If you were a user of the MyFitnessPal data breach in 2018, you were affected. You should have received a notice from the app to reset your password. Additionally, MyFitnessPal posted a notice of the MyFitnessPal breach and also an FAQ page with answers to popular questions by customers affected by the MyFitnessPal data breach.

What to Do if Your Data Was Stolen by MyFitnessPal Breach

If you continued using the app regularly, by now, you have reset your password. While that’s a good start, it’s not enough to keep your identity safe. Just your full name and email address can be enough to break into existing accounts or open new ones.

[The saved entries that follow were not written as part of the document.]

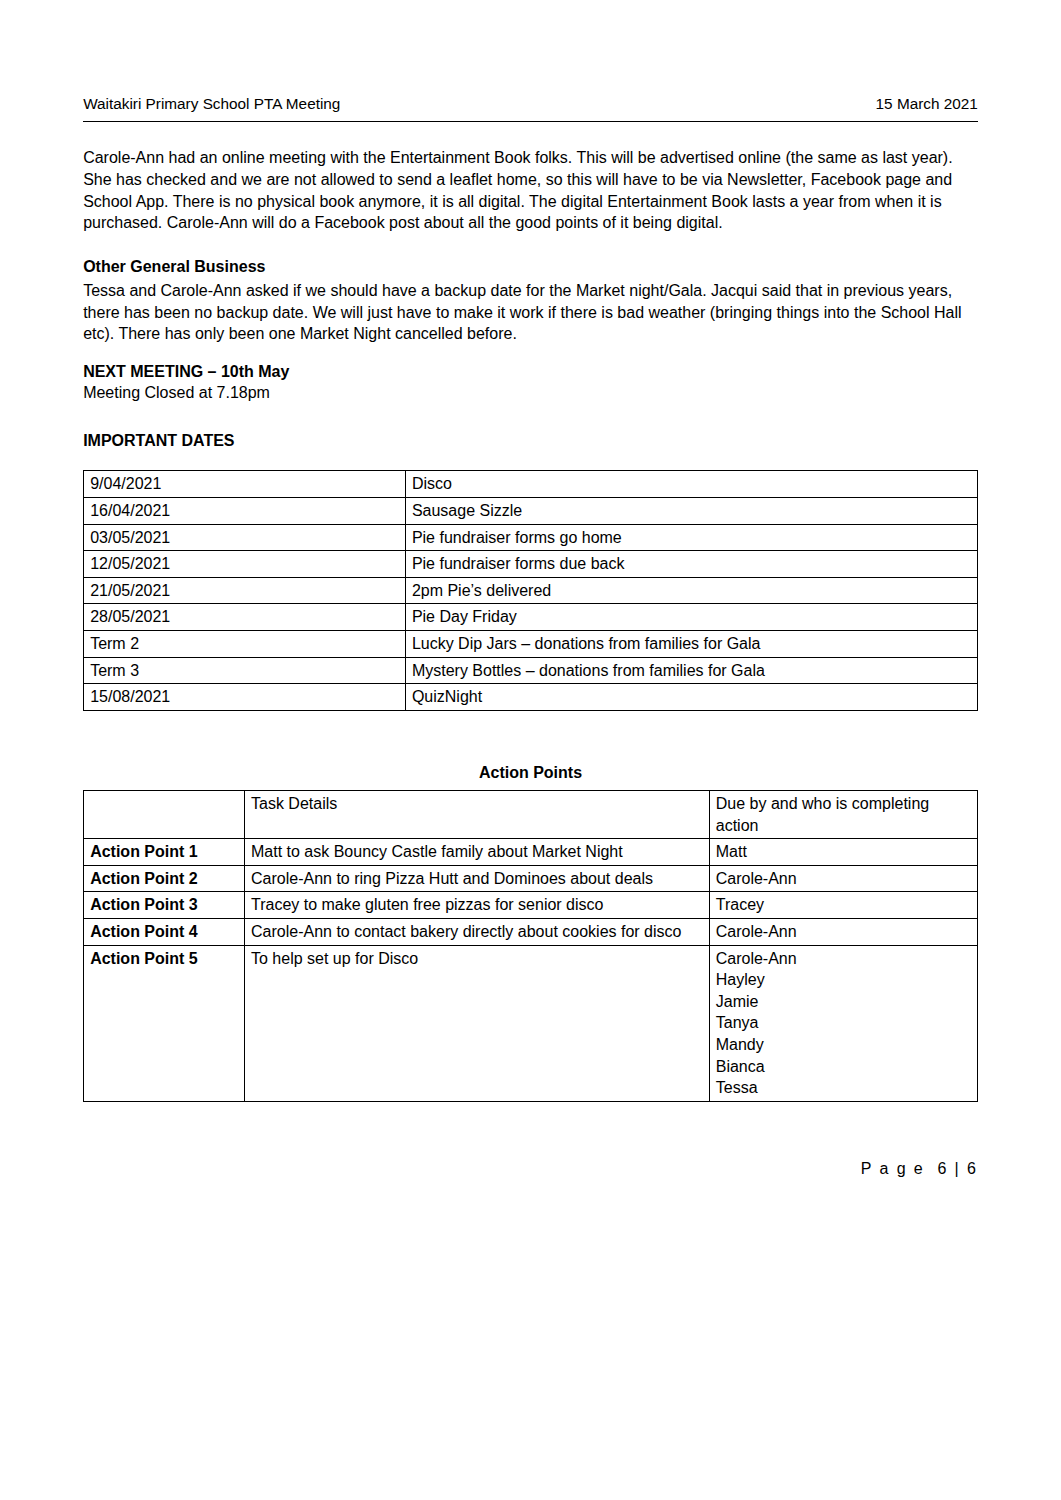Waitakiri Primary School PTA Meeting
15 March 2021
Carole-Ann had an online meeting with the Entertainment Book folks. This will be advertised online (the same as last year). She has checked and we are not allowed to send a leaflet home, so this will have to be via Newsletter, Facebook page and School App. There is no physical book anymore, it is all digital. The digital Entertainment Book lasts a year from when it is purchased. Carole-Ann will do a Facebook post about all the good points of it being digital.
Other General Business
Tessa and Carole-Ann asked if we should have a backup date for the Market night/Gala. Jacqui said that in previous years, there has been no backup date. We will just have to make it work if there is bad weather (bringing things into the School Hall etc). There has only been one Market Night cancelled before.
NEXT MEETING – 10th May
Meeting Closed at 7.18pm
IMPORTANT DATES
| 9/04/2021 | Disco |
| 16/04/2021 | Sausage Sizzle |
| 03/05/2021 | Pie fundraiser forms go home |
| 12/05/2021 | Pie fundraiser forms due back |
| 21/05/2021 | 2pm Pie’s delivered |
| 28/05/2021 | Pie Day Friday |
| Term 2 | Lucky Dip Jars – donations from families for Gala |
| Term 3 | Mystery Bottles – donations from families for Gala |
| 15/08/2021 | QuizNight |
Action Points
| | Task Details | Due by and who is completing action |
| Action Point 1 | Matt to ask Bouncy Castle family about Market Night | Matt |
| Action Point 2 | Carole-Ann to ring Pizza Hutt and Dominoes about deals | Carole-Ann |
| Action Point 3 | Tracey to make gluten free pizzas for senior disco | Tracey |
| Action Point 4 | Carole-Ann to contact bakery directly about cookies for disco | Carole-Ann |
| Action Point 5 | To help set up for Disco | Carole-Ann Hayley Jamie Tanya Mandy Bianca Tessa |
P a g e 6 | 6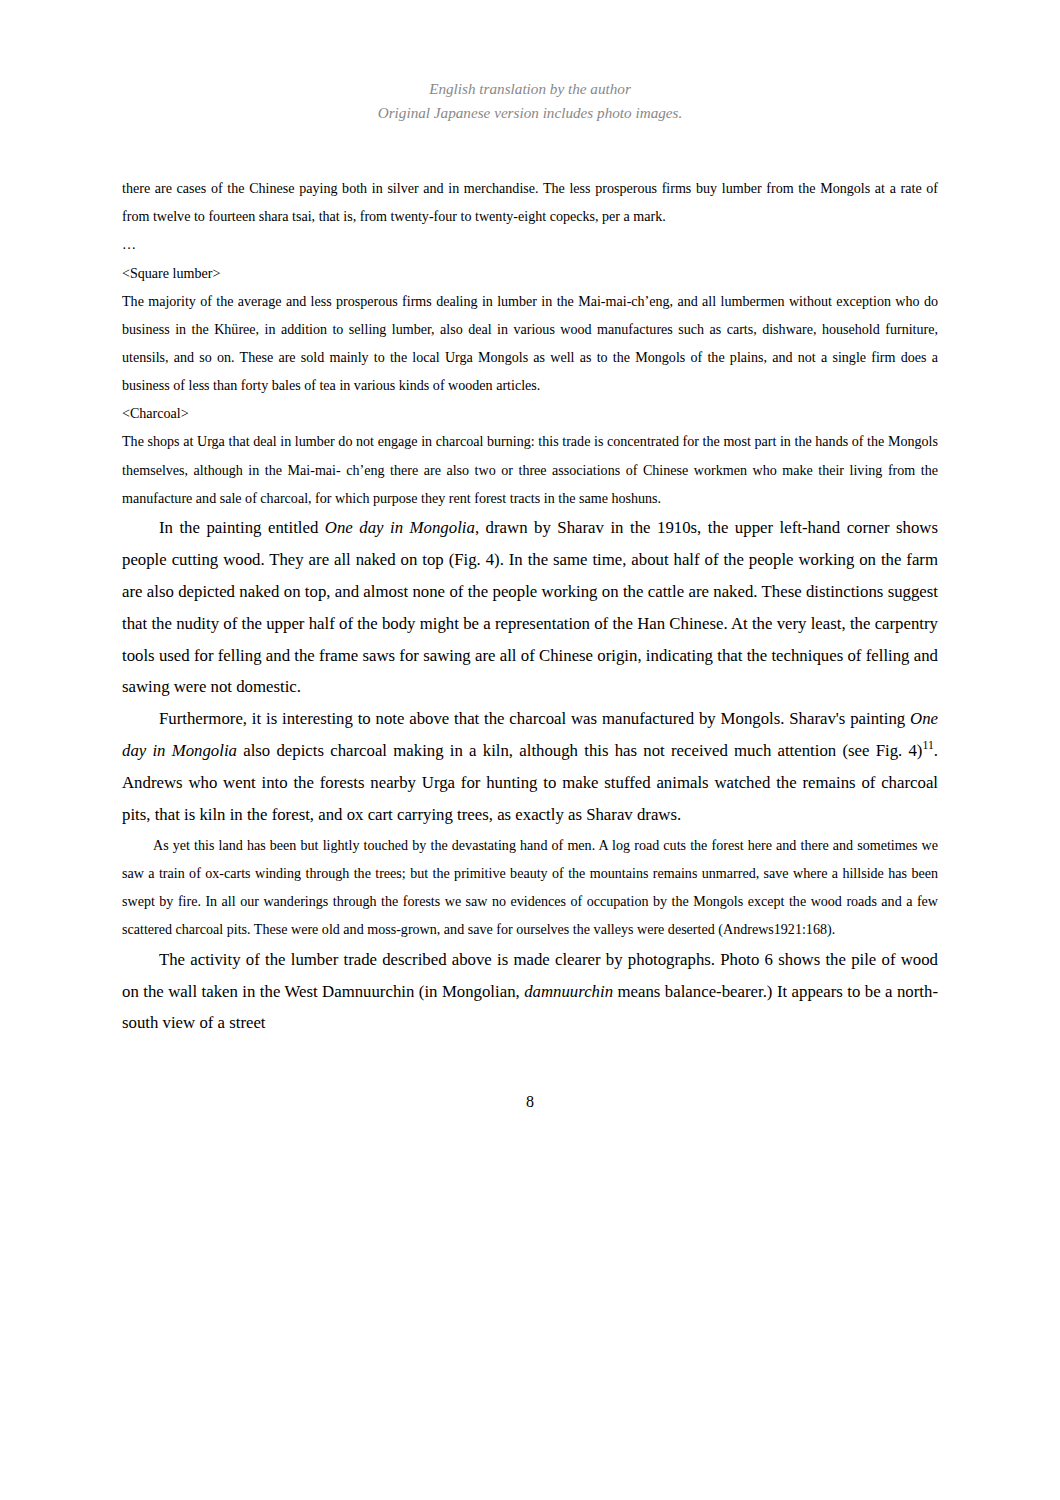English translation by the author
Original Japanese version includes photo images.
there are cases of the Chinese paying both in silver and in merchandise. The less prosperous firms buy lumber from the Mongols at a rate of from twelve to fourteen shara tsai, that is, from twenty-four to twenty-eight copecks, per a mark.
…
<Square lumber>
The majority of the average and less prosperous firms dealing in lumber in the Mai-mai-chʼeng, and all lumbermen without exception who do business in the Khüree, in addition to selling lumber, also deal in various wood manufactures such as carts, dishware, household furniture, utensils, and so on. These are sold mainly to the local Urga Mongols as well as to the Mongols of the plains, and not a single firm does a business of less than forty bales of tea in various kinds of wooden articles.
<Charcoal>
The shops at Urga that deal in lumber do not engage in charcoal burning: this trade is concentrated for the most part in the hands of the Mongols themselves, although in the Mai-mai- chʼeng there are also two or three associations of Chinese workmen who make their living from the manufacture and sale of charcoal, for which purpose they rent forest tracts in the same hoshuns.
In the painting entitled One day in Mongolia, drawn by Sharav in the 1910s, the upper left-hand corner shows people cutting wood. They are all naked on top (Fig. 4). In the same time, about half of the people working on the farm are also depicted naked on top, and almost none of the people working on the cattle are naked. These distinctions suggest that the nudity of the upper half of the body might be a representation of the Han Chinese. At the very least, the carpentry tools used for felling and the frame saws for sawing are all of Chinese origin, indicating that the techniques of felling and sawing were not domestic.
Furthermore, it is interesting to note above that the charcoal was manufactured by Mongols. Sharav's painting One day in Mongolia also depicts charcoal making in a kiln, although this has not received much attention (see Fig. 4)11. Andrews who went into the forests nearby Urga for hunting to make stuffed animals watched the remains of charcoal pits, that is kiln in the forest, and ox cart carrying trees, as exactly as Sharav draws.
As yet this land has been but lightly touched by the devastating hand of men. A log road cuts the forest here and there and sometimes we saw a train of ox-carts winding through the trees; but the primitive beauty of the mountains remains unmarred, save where a hillside has been swept by fire. In all our wanderings through the forests we saw no evidences of occupation by the Mongols except the wood roads and a few scattered charcoal pits. These were old and moss-grown, and save for ourselves the valleys were deserted (Andrews1921:168).
The activity of the lumber trade described above is made clearer by photographs. Photo 6 shows the pile of wood on the wall taken in the West Damnuurchin (in Mongolian, damnuurchin means balance-bearer.) It appears to be a north-south view of a street
8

Our suggested changes are:

  • If you used the same password for MyFitnessPal on other websites, change it immediately. 
  • Review your credit card and bank statements each month looking for any suspicious activity.
  • Get a copy of your credit report and sign up for credit monitoring (IDStrong.com does this for you).
  • Run a full antivirus scan of your computer.

Also, watch out for emails that look like they came from MyFitnessPal, but the links go to a fake or spoofed website. 

What to Do to Protect Yourself When Using Mobile Apps

Mobile apps like MyFitnessPal have become a big part of our daily lives. Fitness trackers are a great way to meet personal health goals and maintain an active lifestyle. Although these applications don’t store a lot of personally identifiable information (PII), what they do have is enough to take a criminal to the next step.

Depending on the app, it may collect and store a lot of personal information about you. Location trackers can even keep a record of the areas you visit frequently. This is how marketing profiles and personalized recommendations are made.

That information makes life more convenient at times, but it’s also at the mercy of the security on the server where it resides. The best way to protect yourself is by being careful and selective when giving out your personal details.

  • Trust only verified apps that have good reputations.
  • Use a distinct password for each app you use, never reuse the same one.
  • When creating passwords, make them long and strong (a combination of symbols, letters, and numbers). 
  • Install antivirus on your computer and run scans often.
  • Never open emails from someone you don’t know.
  • Do not click links in emails or download any attachments.
  • Always look for the “lock” symbol or https when visiting online app portals to make sure they are secured.

Creating and remembering the passwords to ten or twenty accounts is challenging. Taking advantage of a password manager makes things more manageable, and some of them also track suspicious logins. Most browsers have a plug-in that you can install immediately to enjoy a much safer online experience!